Nothing of course could be more reprehensible, more dastardly, in fact, than to breathe a breath of criticism upon the marksmanship of a host, as it were, who has risen so high in the profession in which marksmanship is so essential; and fortunately there is not the slightest occasion to do so. For surely the failure to make a perfect score can honestly be accounted for by the fact that the weapon used was already doing service long before our forefathers began to laugh at the idiot who fancied that some day some one would invent a “horseless carriage.” If birds will have the decency to stay where they are until the hunter can step on their tails before firing, such a contrivance leaves nothing to be desired. But wild ducks and geese, even in so rarely hunted a paradise as the Yellow River valley, are not especially cordial to strangers; one might, indeed, almost charge them with aloofness.

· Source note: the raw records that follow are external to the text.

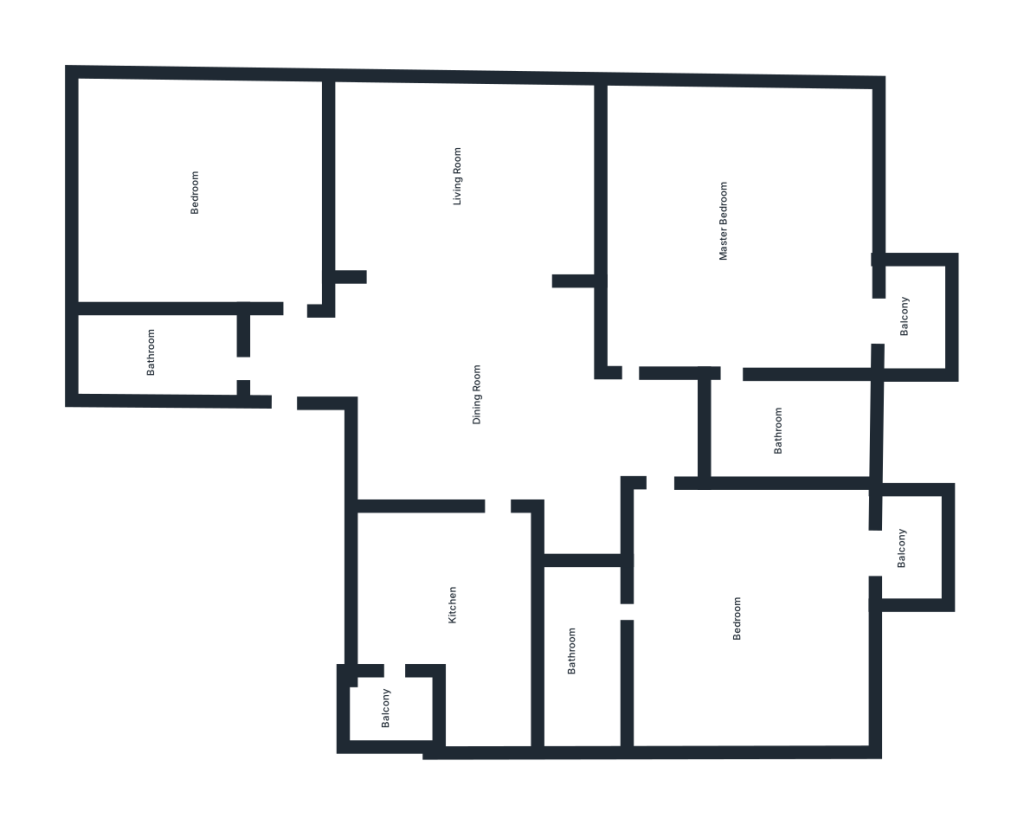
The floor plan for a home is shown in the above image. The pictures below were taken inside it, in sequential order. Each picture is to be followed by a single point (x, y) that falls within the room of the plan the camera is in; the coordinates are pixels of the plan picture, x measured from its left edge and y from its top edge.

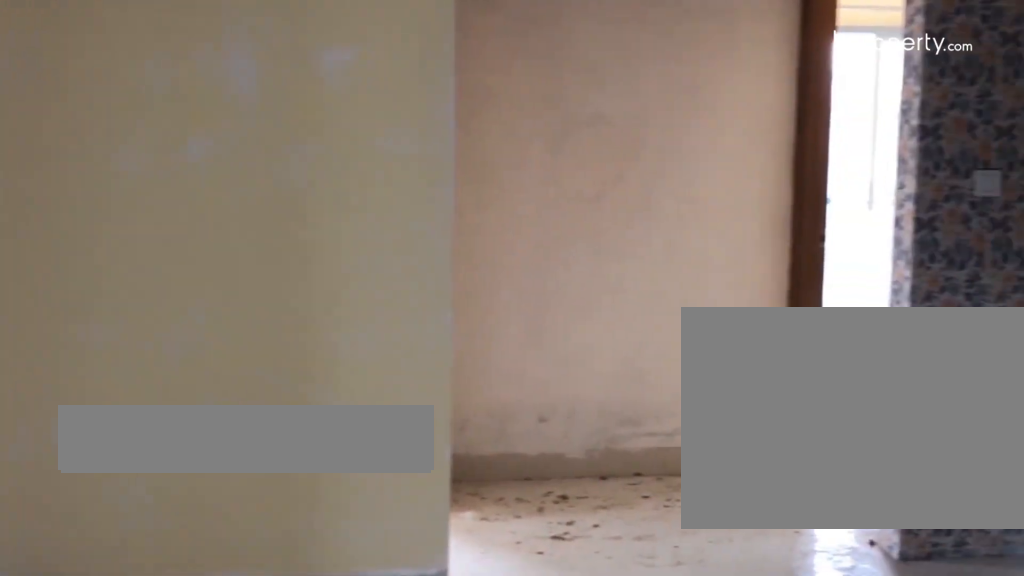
(450, 354)
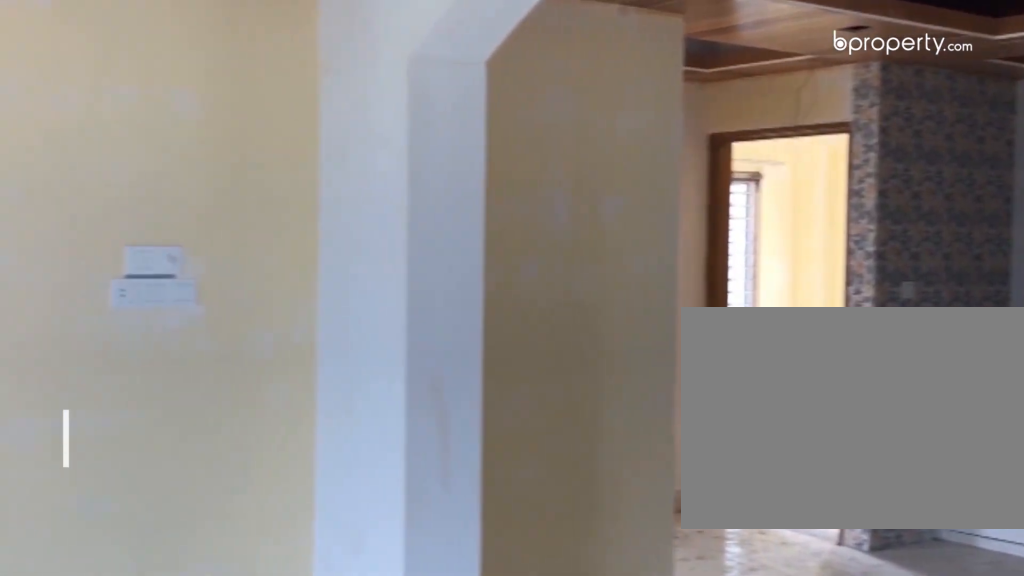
(449, 354)
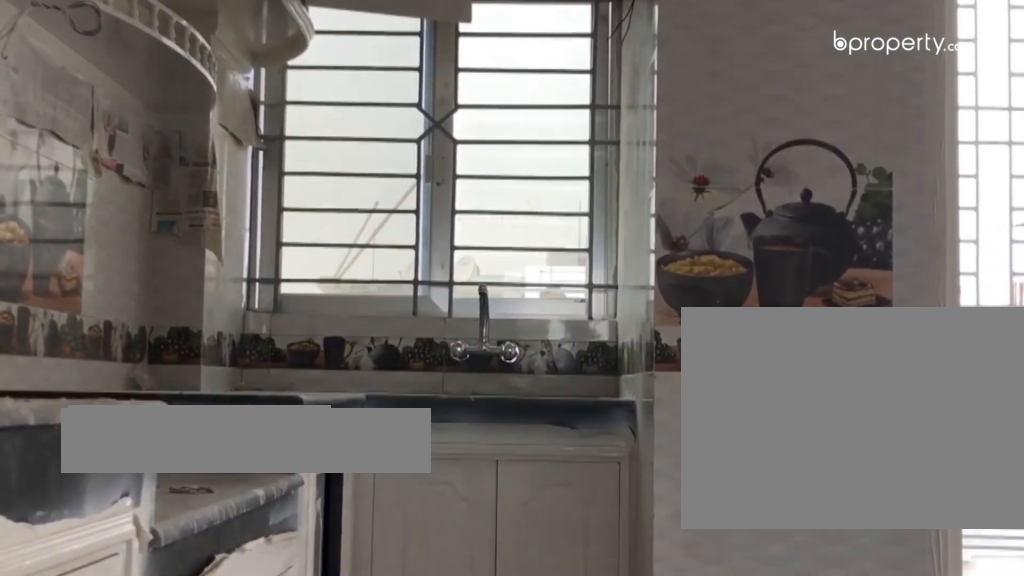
(452, 593)
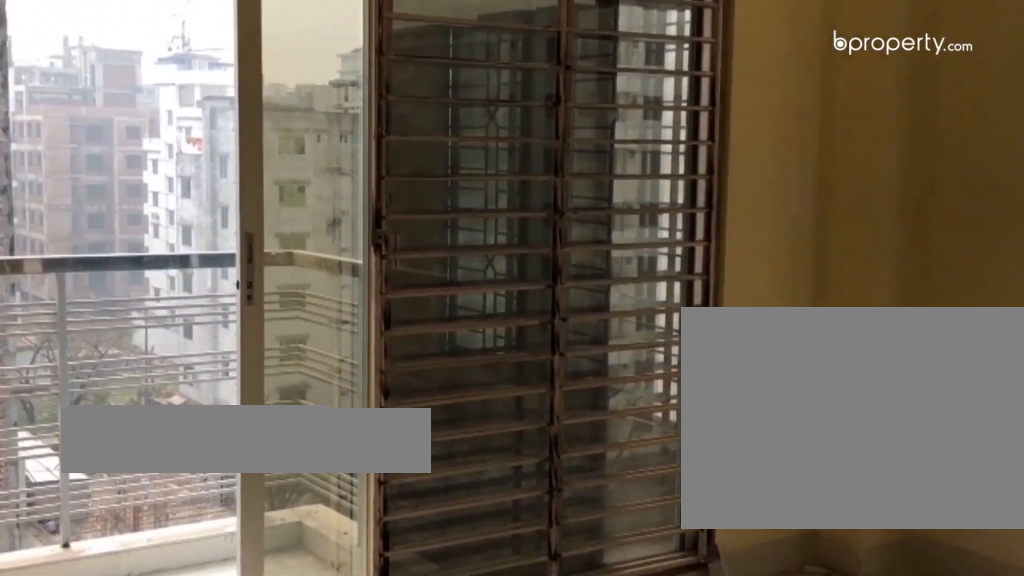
(723, 584)
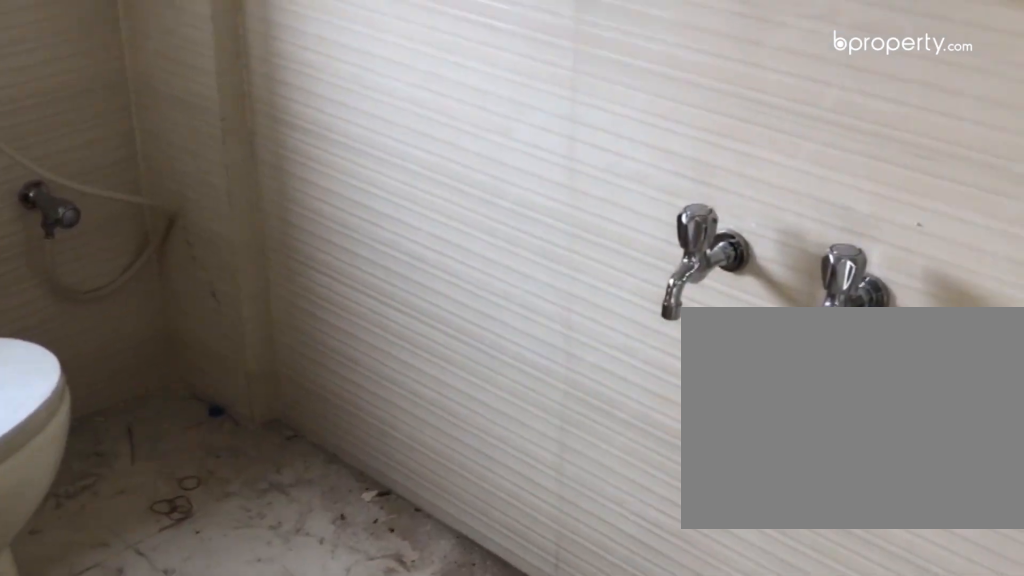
(570, 651)
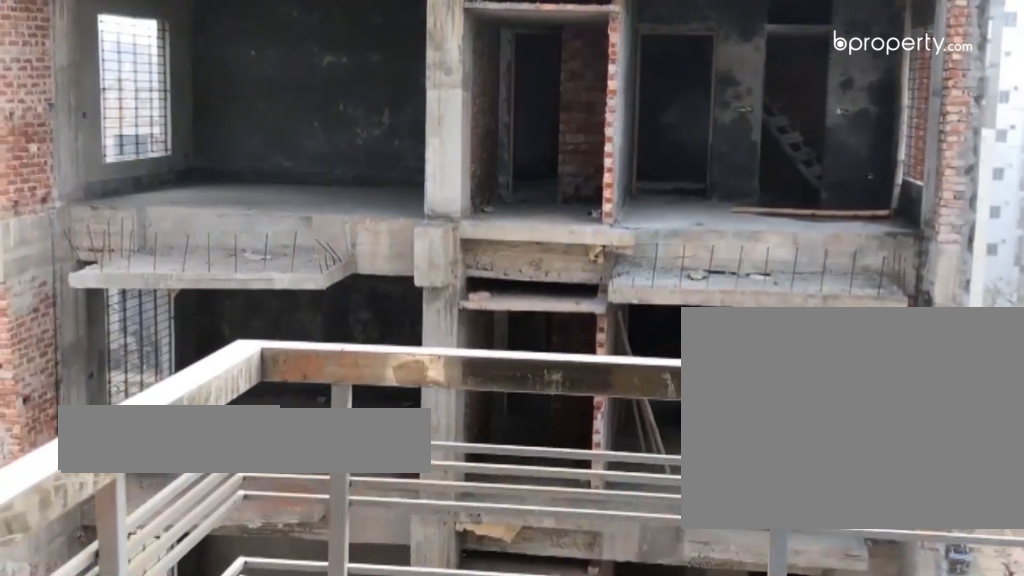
(928, 541)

However, the major did fire at last, both barrels at once, so that at least there would not be a second recoil to embitter his disappointment, and in spite of the fact that he had not succeeded in getting quite near enough to his quarry to make it really worth while to throw the weapon itself after them. Strangely enough, one of the birds gave every evidence of having been struck, or else of having had the scare of its life. For instead of following its myriad fellows into the now teeming air it ran erratically along the ground, with the major and Chang, and, I believe, two or three of the muleteers, possibly even the cook, in hot pursuit. The most fleet-footed of this throng—I chanced at that moment to be hovering between turning and not turning over with my litter, and hence can give no trustworthy testimony on the subject—at length laid hands upon the fugitive. If it had been struck, the shot, naturally, had not penetrated the thick feathers; perhaps it had careened off its lightly clad skull and left it a hazy view of the situation until it was for ever too late. At any rate, the major has the distinction of having captured in perfect health a magnificent specimen of the wildduck family, larger than any domestic one and beautiful as a pheasant—with a shot-gun!
One of the soldiers carried it the rest of the morning, as another had carried his hooded falcon the day before. Our entourage attempted to convince us that such birds were not fit to eat, but its superiority to a Thanksgiving turkey when it appeared before us again next day suggested that they may merely have been offering, Chinese fashion, to throw it away for us.